TEXT EXCERPT Block Start
# Have I made a mistake?



## scotlandboundsomeday (Apr 4, 2011)

The first time I applied (and was denied) I don't recall paying for the package to be sent back to me. I just got an e-mail w/ my UPS info shortly after being denied in a prior e-mail. I'm concerned about my appeal thats been sent to the Embassy in NYC. I did not send a money order or anything with this appeal. This is a portion from the e-mail I got last Friday:

_If you submitted your passport at the time of appeal, your entry clearance will shortly be issued. You will receive an email notifying you of this and providing you with a return UPS tracking number.

If you did not submit your passport at the time of appeal please send it back to us as soon as possible in order for your entry clearance to be issued. The envelope should be clearly marked for the attention of the Appeals Officer. You should also enclose a money order for $12, payable to the British Consulate General, in order for your passport and visa to be returned to you via overnight delivery by UPS._ 

I see the bit about the sending $12 back, but do they not mean the people who didn't send their passports? Our passports are with the appeal...I'm confused now ARGH!!! Also, this was the e-mail saying Entry Clearance was approved and would shortly be issued if I'd sent in my passports w/ the appeal (which I had)...Thanks for any help!


----------



## Joppa (Sep 7, 2009)

scotlandboundsomeday said:


> The first time I applied (and was denied) I don't recall paying for the package to be sent back to me. I just got an e-mail w/ my UPS info shortly after being denied in a prior e-mail. I'm concerned about my appeal thats been sent to the Embassy in NYC. I did not send a money order or anything with this appeal. This is a portion from the e-mail I got last Friday:
> 
> _If you submitted your passport at the time of appeal, your entry clearance will shortly be issued. You will receive an email notifying you of this and providing you with a return UPS tracking number.
> 
> ...


If you went to full appeal, then the decision to allow your visa was made in London by an immigration judge.

_What happens if my appeal is allowed by an Immigration Judge? 

If your appeal is allowed, the determination will be sent to the relevant visa section who will in turn contact you. It can take up to 4 weeks for allowed determinations to reach the relevant visa section and *a further 8 weeks to process the determination*. The visa section will write to you using the contact details provided on your appeal form (IAFT-2). Please do not contact the visa section until 12 weeks have passed from the date you or your representative received the allowed determination. This date will be stated on your written determination. 

Do not contact the First-tier Tribunal (Immigration and Asylum Chamber) or the Immigration Enquiry Bureau (IEB) about your appeal after you have received your allowed determination. They will not be able to issue you with a visa or deal with your enquiry._
Appeals - visa application guide

Looks like you just have to wait until you get your visa, hopefully not 8 weeks! No, you don't need to send $12 as you have enclosed your passport with your appeal papers.
When did you lodge your appeal, and when did you hear about your successful appeal?


----------



## scotlandboundsomeday (Apr 4, 2011)

Joppa said:


> If you went to full appeal, then the decision to allow your visa was made in London by an immigration judge.
> 
> _What happens if my appeal is allowed by an Immigration Judge?
> 
> ...
TEXT EXCERPT Block End
GIVEN DATA Block Start
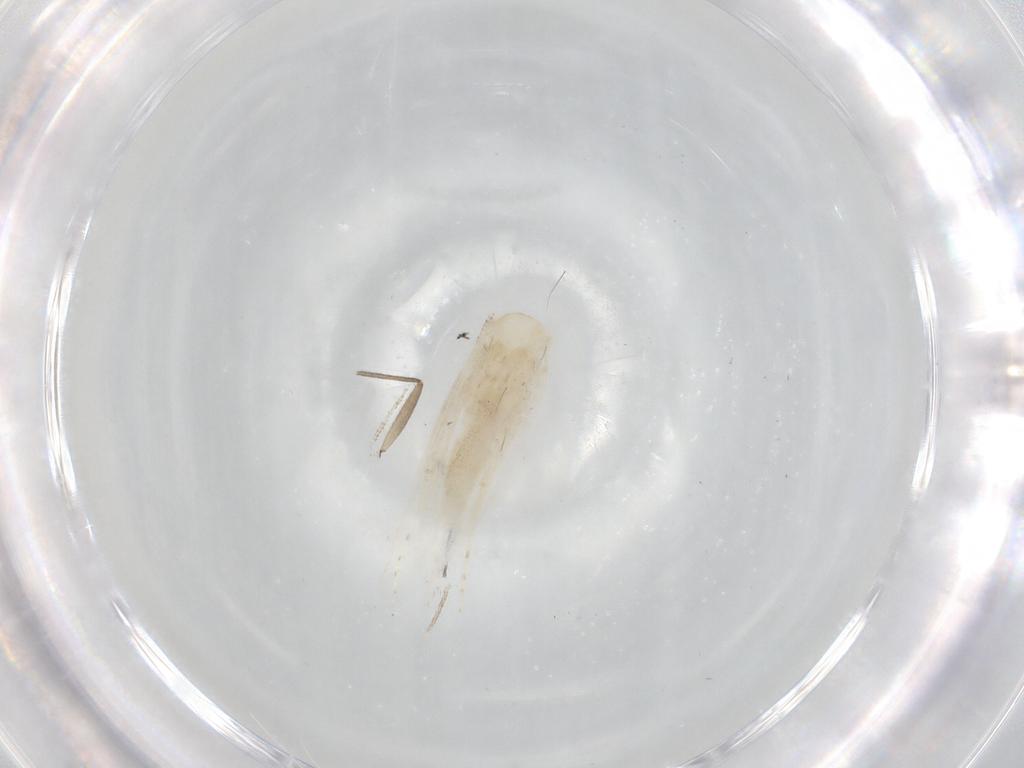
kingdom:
GIVEN DATA Block End
GIVEN DATA Block Start
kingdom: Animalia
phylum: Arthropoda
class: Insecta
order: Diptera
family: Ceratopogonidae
GIVEN DATA Block End
GIVEN DATA Block Start
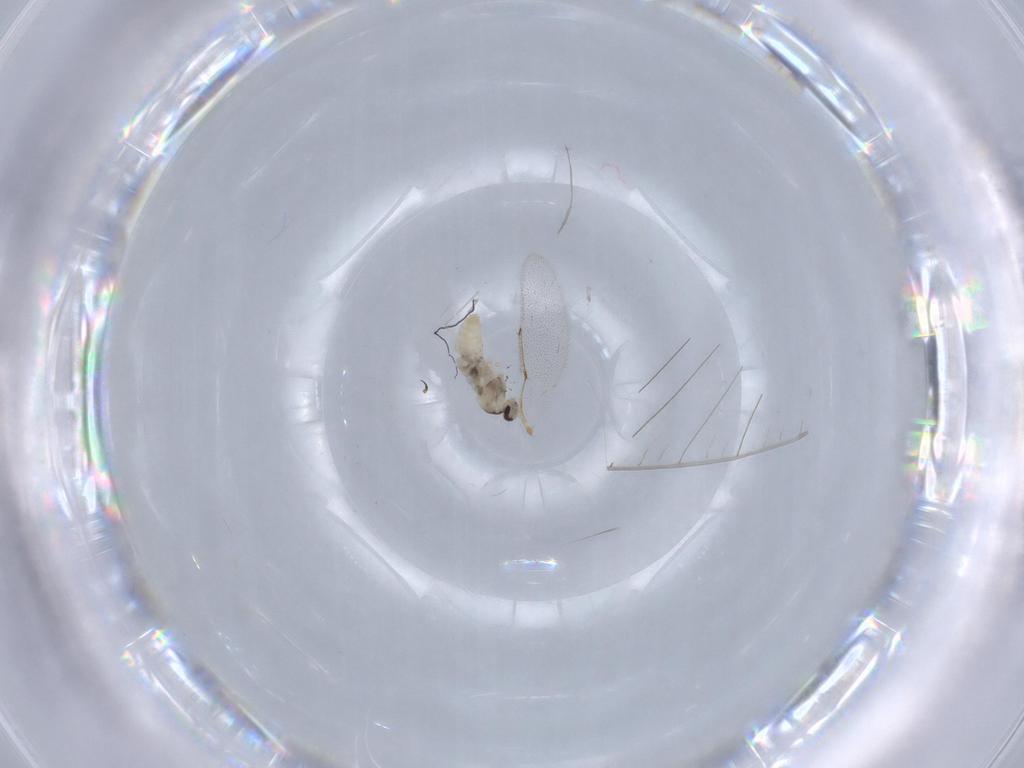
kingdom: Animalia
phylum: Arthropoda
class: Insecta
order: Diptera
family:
GIVEN DATA Block End
> [INSTRUCTIONS]:
1. Repeat the part of the visa appeal thread from "I see the bit" to "(Sep 7, 2009)", word for word.
2. According to the visa appeal thread, how long should you wait before contacting the visa section after you or your representative received the allowed determination?
The lines are separate material with no connection to the forum thread.

> [YOUR RESPONSES]:
1.
I see the bit about the sending $12 back, but do they not mean the people who didn't send their passports? Our passports are with the appeal...I'm confused now ARGH!!! Also, this was the e-mail saying Entry Clearance was approved and would shortly be issued if I'd sent in my passports w/ the appeal (which I had)...Thanks for any help!


----------



## Joppa (Sep 7, 2009)

2. 12 weeks.